The Supraorbital Eyebrow Craniotomy for Intra- and Extra-Axial Brain Tumors: A Single-Center Series and Technique Modification
Ansari SF, Eisenberg A, Rodriguez A, Barkhoudarian G, Kelly DF.
Operative Neurosurgery. 2020 Aug 4.
To present a series of patients treated with the SO approach to assess outcomes, the impact of endoscopy, and describe a modified pericranial flap aimed at reducing postoperative frontalis paresis and hypesthesia.
A retrospective analysis was undertaken of our prospective database of patients who underwent SO craniotomy for tumor/cyst removal. Patients were evaluated based on pathology, utility of endoscopy, extent of resection, complications, and functional/esthetic recovery.

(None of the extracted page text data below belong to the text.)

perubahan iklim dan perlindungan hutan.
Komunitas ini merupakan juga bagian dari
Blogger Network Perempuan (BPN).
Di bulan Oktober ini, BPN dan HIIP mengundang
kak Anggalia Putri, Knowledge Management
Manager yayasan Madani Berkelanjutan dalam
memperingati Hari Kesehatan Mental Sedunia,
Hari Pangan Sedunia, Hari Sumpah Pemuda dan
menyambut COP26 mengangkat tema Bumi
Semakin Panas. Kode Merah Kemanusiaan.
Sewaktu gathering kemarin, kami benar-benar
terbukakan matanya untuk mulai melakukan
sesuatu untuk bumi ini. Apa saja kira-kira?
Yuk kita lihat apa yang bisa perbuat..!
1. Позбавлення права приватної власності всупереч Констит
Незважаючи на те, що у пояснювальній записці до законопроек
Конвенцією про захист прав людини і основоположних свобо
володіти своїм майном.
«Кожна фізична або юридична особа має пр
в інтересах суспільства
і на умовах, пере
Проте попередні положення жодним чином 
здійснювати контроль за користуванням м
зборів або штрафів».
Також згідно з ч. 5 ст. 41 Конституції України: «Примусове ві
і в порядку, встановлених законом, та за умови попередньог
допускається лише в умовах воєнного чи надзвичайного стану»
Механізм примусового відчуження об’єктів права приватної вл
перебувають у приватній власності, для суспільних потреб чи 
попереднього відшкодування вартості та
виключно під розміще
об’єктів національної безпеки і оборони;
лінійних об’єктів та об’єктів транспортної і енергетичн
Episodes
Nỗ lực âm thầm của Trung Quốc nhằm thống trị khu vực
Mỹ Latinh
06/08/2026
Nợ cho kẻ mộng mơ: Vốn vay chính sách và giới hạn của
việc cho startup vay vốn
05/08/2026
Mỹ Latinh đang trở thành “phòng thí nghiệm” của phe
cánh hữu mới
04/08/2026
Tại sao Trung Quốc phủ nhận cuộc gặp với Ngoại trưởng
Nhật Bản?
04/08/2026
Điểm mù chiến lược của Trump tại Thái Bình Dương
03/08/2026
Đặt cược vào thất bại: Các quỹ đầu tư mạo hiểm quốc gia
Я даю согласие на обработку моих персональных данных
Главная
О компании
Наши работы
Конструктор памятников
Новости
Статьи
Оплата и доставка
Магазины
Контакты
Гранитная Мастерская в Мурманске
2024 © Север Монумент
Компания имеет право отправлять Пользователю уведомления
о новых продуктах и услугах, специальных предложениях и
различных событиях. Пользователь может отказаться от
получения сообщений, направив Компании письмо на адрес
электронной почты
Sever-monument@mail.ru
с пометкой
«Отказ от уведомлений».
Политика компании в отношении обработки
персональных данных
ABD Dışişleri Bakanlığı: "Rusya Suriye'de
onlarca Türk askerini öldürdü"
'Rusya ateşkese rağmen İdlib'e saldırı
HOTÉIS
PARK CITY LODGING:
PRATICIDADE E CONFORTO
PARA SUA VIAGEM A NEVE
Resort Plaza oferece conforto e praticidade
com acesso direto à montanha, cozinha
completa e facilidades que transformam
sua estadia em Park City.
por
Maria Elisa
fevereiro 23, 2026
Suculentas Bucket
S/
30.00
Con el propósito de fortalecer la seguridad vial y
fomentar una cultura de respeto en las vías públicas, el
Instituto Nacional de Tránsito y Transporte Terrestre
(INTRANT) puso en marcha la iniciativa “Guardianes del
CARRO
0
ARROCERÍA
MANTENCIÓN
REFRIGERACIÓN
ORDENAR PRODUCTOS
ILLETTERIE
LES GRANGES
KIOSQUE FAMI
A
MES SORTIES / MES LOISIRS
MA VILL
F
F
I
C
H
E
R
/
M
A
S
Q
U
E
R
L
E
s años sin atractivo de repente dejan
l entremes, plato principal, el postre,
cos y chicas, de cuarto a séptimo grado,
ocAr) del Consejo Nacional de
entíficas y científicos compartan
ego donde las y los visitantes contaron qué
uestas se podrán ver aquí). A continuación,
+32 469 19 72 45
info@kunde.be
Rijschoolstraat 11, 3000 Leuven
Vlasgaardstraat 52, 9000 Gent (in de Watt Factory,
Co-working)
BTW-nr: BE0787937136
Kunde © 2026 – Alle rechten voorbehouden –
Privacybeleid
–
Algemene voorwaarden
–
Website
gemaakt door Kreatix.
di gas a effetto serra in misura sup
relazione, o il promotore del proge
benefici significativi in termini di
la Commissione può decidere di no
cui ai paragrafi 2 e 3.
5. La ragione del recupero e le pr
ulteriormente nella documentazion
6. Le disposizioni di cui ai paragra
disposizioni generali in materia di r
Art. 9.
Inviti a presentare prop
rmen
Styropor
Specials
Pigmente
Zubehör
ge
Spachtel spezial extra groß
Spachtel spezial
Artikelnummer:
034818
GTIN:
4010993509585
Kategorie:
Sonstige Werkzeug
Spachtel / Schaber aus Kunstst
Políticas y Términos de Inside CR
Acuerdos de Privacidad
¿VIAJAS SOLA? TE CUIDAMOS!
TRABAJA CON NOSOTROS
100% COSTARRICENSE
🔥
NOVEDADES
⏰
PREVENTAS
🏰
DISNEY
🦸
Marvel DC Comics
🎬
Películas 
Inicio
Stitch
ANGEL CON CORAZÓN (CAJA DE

From 2007 to 2018, 129 operations were performed in 117 patients (54% women; mean age 60 ± 16.5 yr). The most common lesions were meningiomas (43%), gliomas (15%), and metastases (15%). Prior surgery and/or radiation had been performed in 37% and 26% of patients, respectively. Endoscopy was used in 76 (61%) operations and allowed more complete tumor removal in 38 (50%). For first-time operations, gross-total removal was achieved in 78%. Major complications included stroke (3%), cranial nerve deficit (3%), acute hematoma (1%), and cerebrospinal fluid leak (1%). The modified pericranial flap technique used in 18 recent patients resulted in a shorter duration of transient frontalis paresis and forehead hypesthesia with complete functional recovery in all 18.
The SO craniotomy is an effective keyhole approach for intra- and extra-axial tumors. Endoscopic assistance may allow additional tumor removal in almost 30% of the cases. The modified pericranial flap appears to accelerate functional recovery, although additional patients and follow-up are required to better assess this technique.